■ Required work ■
Count how many lines in the items below contain the string "новости", with case counting. Reply with the number alone.

■ Data shown ■

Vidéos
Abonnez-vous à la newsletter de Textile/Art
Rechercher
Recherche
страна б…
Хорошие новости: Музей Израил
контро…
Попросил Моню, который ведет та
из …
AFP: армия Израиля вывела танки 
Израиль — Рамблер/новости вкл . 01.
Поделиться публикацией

...

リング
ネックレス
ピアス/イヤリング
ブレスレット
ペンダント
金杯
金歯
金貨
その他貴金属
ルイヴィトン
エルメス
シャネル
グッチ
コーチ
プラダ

■ Answer to the problem ■
2